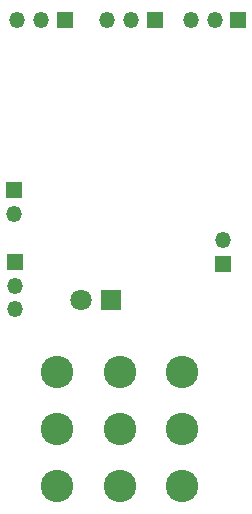
<source format=gbr>
%TF.GenerationSoftware,KiCad,Pcbnew,(5.1.7)-1*%
%TF.CreationDate,2020-11-01T08:55:33-06:00*%
%TF.ProjectId,MuffPiSMT,4d756666-5069-4534-9d54-2e6b69636164,rev?*%
%TF.SameCoordinates,Original*%
%TF.FileFunction,Soldermask,Bot*%
%TF.FilePolarity,Negative*%
%FSLAX46Y46*%
G04 Gerber Fmt 4.6, Leading zero omitted, Abs format (unit mm)*
G04 Created by KiCad (PCBNEW (5.1.7)-1) date 2020-11-01 08:55:33*
%MOMM*%
%LPD*%
G01*
G04 APERTURE LIST*
%ADD10C,2.743200*%
%ADD11R,1.350000X1.350000*%
%ADD12O,1.350000X1.350000*%
%ADD13R,1.800000X1.800000*%
%ADD14C,1.800000*%
G04 APERTURE END LIST*
D10*
%TO.C,S1*%
X123225560Y-109501940D03*
X123225560Y-114300000D03*
X123225560Y-119098060D03*
X128524000Y-109501940D03*
X128524000Y-114300000D03*
X128524000Y-119098060D03*
X133822440Y-109501940D03*
X133822440Y-114300000D03*
X133822440Y-119098060D03*
%TD*%
D11*
%TO.C,BT1*%
X119583200Y-94113600D03*
D12*
X119583200Y-96113600D03*
%TD*%
D13*
%TO.C,D5*%
X127812800Y-103378000D03*
D14*
X125272800Y-103378000D03*
%TD*%
D11*
%TO.C,J1*%
X119684800Y-100190800D03*
D12*
X119684800Y-102190800D03*
X119684800Y-104190800D03*
%TD*%
D11*
%TO.C,J2*%
X137287000Y-100330000D03*
D12*
X137287000Y-98330000D03*
%TD*%
%TO.C,SUST*%
X119875800Y-79679800D03*
X121875800Y-79679800D03*
D11*
X123875800Y-79679800D03*
%TD*%
D12*
%TO.C,TONE*%
X127495800Y-79679800D03*
X129495800Y-79679800D03*
D11*
X131495800Y-79679800D03*
%TD*%
%TO.C,VOL*%
X138575800Y-79679800D03*
D12*
X136575800Y-79679800D03*
X134575800Y-79679800D03*
%TD*%
M02*

</source>
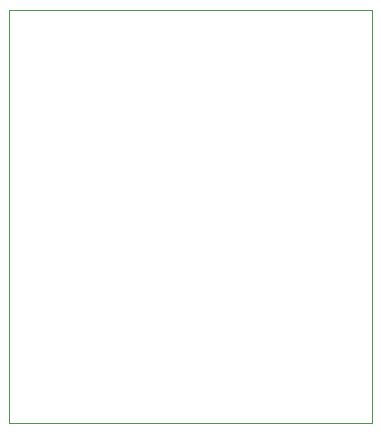
<source format=gbr>
%TF.GenerationSoftware,KiCad,Pcbnew,8.0.6*%
%TF.CreationDate,2024-11-21T01:25:50-08:00*%
%TF.ProjectId,LED20,4c454432-302e-46b6-9963-61645f706362,2*%
%TF.SameCoordinates,Original*%
%TF.FileFunction,Profile,NP*%
%FSLAX46Y46*%
G04 Gerber Fmt 4.6, Leading zero omitted, Abs format (unit mm)*
G04 Created by KiCad (PCBNEW 8.0.6) date 2024-11-21 01:25:50*
%MOMM*%
%LPD*%
G01*
G04 APERTURE LIST*
%TA.AperFunction,Profile*%
%ADD10C,0.050000*%
%TD*%
G04 APERTURE END LIST*
D10*
X131492415Y-63338382D02*
X162212322Y-63338382D01*
X162212322Y-98338382D01*
X131492415Y-98338382D01*
X131492415Y-63338382D01*
M02*

</source>
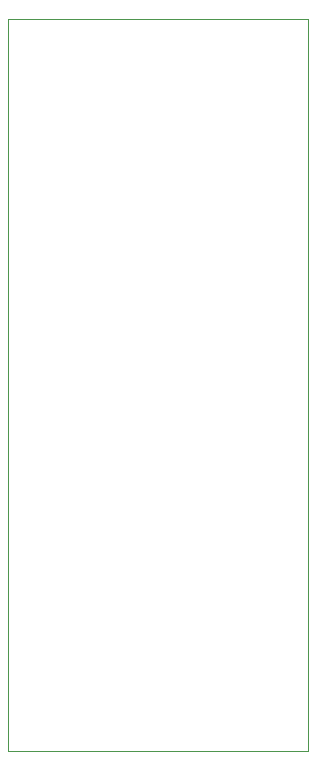
<source format=gbr>
%TF.GenerationSoftware,Altium Limited,Altium Designer,20.0.9 (164)*%
G04 Layer_Color=0*
%FSLAX26Y26*%
%MOIN*%
%TF.FileFunction,Profile,NP*%
%TF.Part,Single*%
G01*
G75*
%TA.AperFunction,Profile*%
%ADD109C,0.001000*%
D109*
X1000000Y645000D02*
X2000000D01*
Y3085000D01*
X1000000D01*
Y645000D01*
%TF.MD5,42539614a876ca4d0e9c61a69a6d11bc*%
M02*

</source>
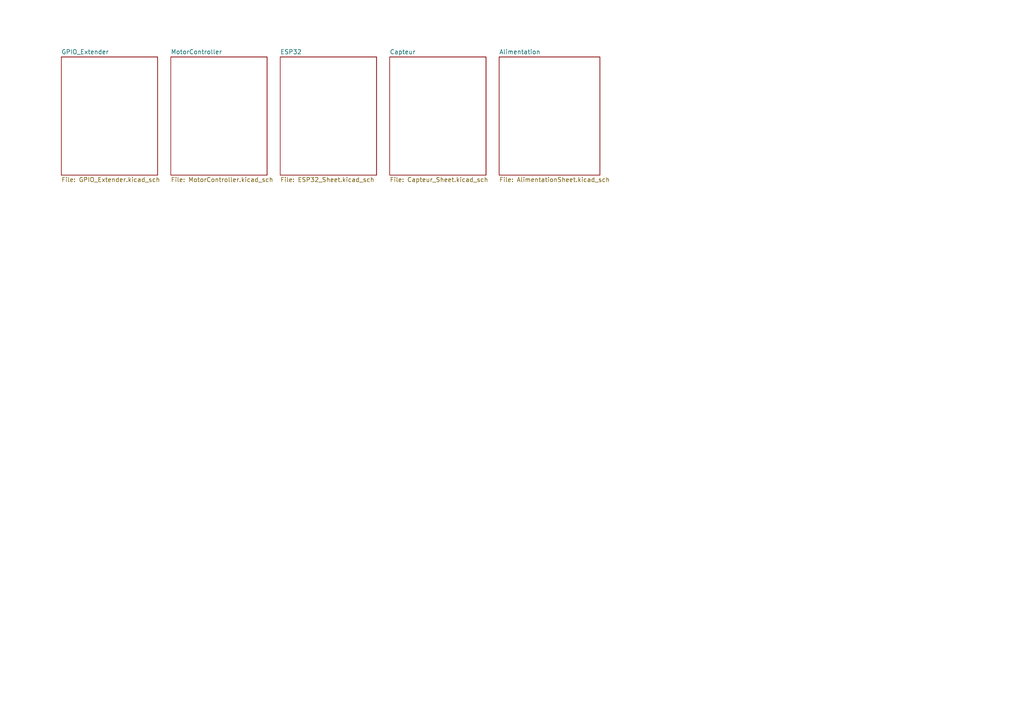
<source format=kicad_sch>
(kicad_sch
	(version 20231120)
	(generator "eeschema")
	(generator_version "8.0")
	(uuid "00172638-8708-4530-9462-7b89510d184e")
	(paper "A4")
	(title_block
		(title "Carte electronique Exodus")
		(company "Fablab")
	)
	(lib_symbols)
	(sheet
		(at 81.28 16.51)
		(size 27.94 34.29)
		(fields_autoplaced yes)
		(stroke
			(width 0.1524)
			(type solid)
		)
		(fill
			(color 0 0 0 0.0000)
		)
		(uuid "78bff246-41fc-4733-9e2a-246d2af7033c")
		(property "Sheetname" "ESP32"
			(at 81.28 15.7984 0)
			(effects
				(font
					(size 1.27 1.27)
				)
				(justify left bottom)
			)
		)
		(property "Sheetfile" "ESP32_Sheet.kicad_sch"
			(at 81.28 51.3846 0)
			(effects
				(font
					(size 1.27 1.27)
				)
				(justify left top)
			)
		)
		(instances
			(project "Esp32-card"
				(path "/00172638-8708-4530-9462-7b89510d184e"
					(page "4")
				)
			)
		)
	)
	(sheet
		(at 49.53 16.51)
		(size 27.94 34.29)
		(fields_autoplaced yes)
		(stroke
			(width 0.1524)
			(type solid)
		)
		(fill
			(color 0 0 0 0.0000)
		)
		(uuid "cf31942b-d251-4075-a2c4-ee161157a45a")
		(property "Sheetname" "MotorController"
			(at 49.53 15.7984 0)
			(effects
				(font
					(size 1.27 1.27)
				)
				(justify left bottom)
			)
		)
		(property "Sheetfile" "MotorController.kicad_sch"
			(at 49.53 51.3846 0)
			(effects
				(font
					(size 1.27 1.27)
				)
				(justify left top)
			)
		)
		(instances
			(project "Esp32-card"
				(path "/00172638-8708-4530-9462-7b89510d184e"
					(page "3")
				)
			)
		)
	)
	(sheet
		(at 17.78 16.51)
		(size 27.94 34.29)
		(fields_autoplaced yes)
		(stroke
			(width 0.1524)
			(type solid)
		)
		(fill
			(color 0 0 0 0.0000)
		)
		(uuid "e79c3383-5a03-4763-a384-7173bf81024c")
		(property "Sheetname" "GPIO_Extender"
			(at 17.78 15.7984 0)
			(effects
				(font
					(size 1.27 1.27)
				)
				(justify left bottom)
			)
		)
		(property "Sheetfile" "GPIO_Extender.kicad_sch"
			(at 17.78 51.3846 0)
			(effects
				(font
					(size 1.27 1.27)
				)
				(justify left top)
			)
		)
		(instances
			(project "Esp32-card"
				(path "/00172638-8708-4530-9462-7b89510d184e"
					(page "2")
				)
			)
		)
	)
	(sheet
		(at 113.03 16.51)
		(size 27.94 34.29)
		(fields_autoplaced yes)
		(stroke
			(width 0.1524)
			(type solid)
		)
		(fill
			(color 0 0 0 0.0000)
		)
		(uuid "eeb50bde-ab8b-480a-a5ff-6c17ab97850c")
		(property "Sheetname" "Capteur"
			(at 113.03 15.7984 0)
			(effects
				(font
					(size 1.27 1.27)
				)
				(justify left bottom)
			)
		)
		(property "Sheetfile" "Capteur_Sheet.kicad_sch"
			(at 113.03 51.3846 0)
			(effects
				(font
					(size 1.27 1.27)
				)
				(justify left top)
			)
		)
		(instances
			(project "Esp32-card"
				(path "/00172638-8708-4530-9462-7b89510d184e"
					(page "5")
				)
			)
		)
	)
	(sheet
		(at 144.78 16.51)
		(size 29.21 34.29)
		(fields_autoplaced yes)
		(stroke
			(width 0.1524)
			(type solid)
		)
		(fill
			(color 0 0 0 0.0000)
		)
		(uuid "f3347099-fedd-4ffb-9114-7098122f6191")
		(property "Sheetname" "Alimentation"
			(at 144.78 15.7984 0)
			(effects
				(font
					(size 1.27 1.27)
				)
				(justify left bottom)
			)
		)
		(property "Sheetfile" "AlimentationSheet.kicad_sch"
			(at 144.78 51.3846 0)
			(effects
				(font
					(size 1.27 1.27)
				)
				(justify left top)
			)
		)
		(instances
			(project "Esp32-card"
				(path "/00172638-8708-4530-9462-7b89510d184e"
					(page "6")
				)
			)
		)
	)
	(sheet_instances
		(path "/"
			(page "1")
		)
	)
)

</source>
□ □ □
Among the lines of the data, some contain the word "Sheetfile". How many are there? Reply with the number alone.

Your solution: 5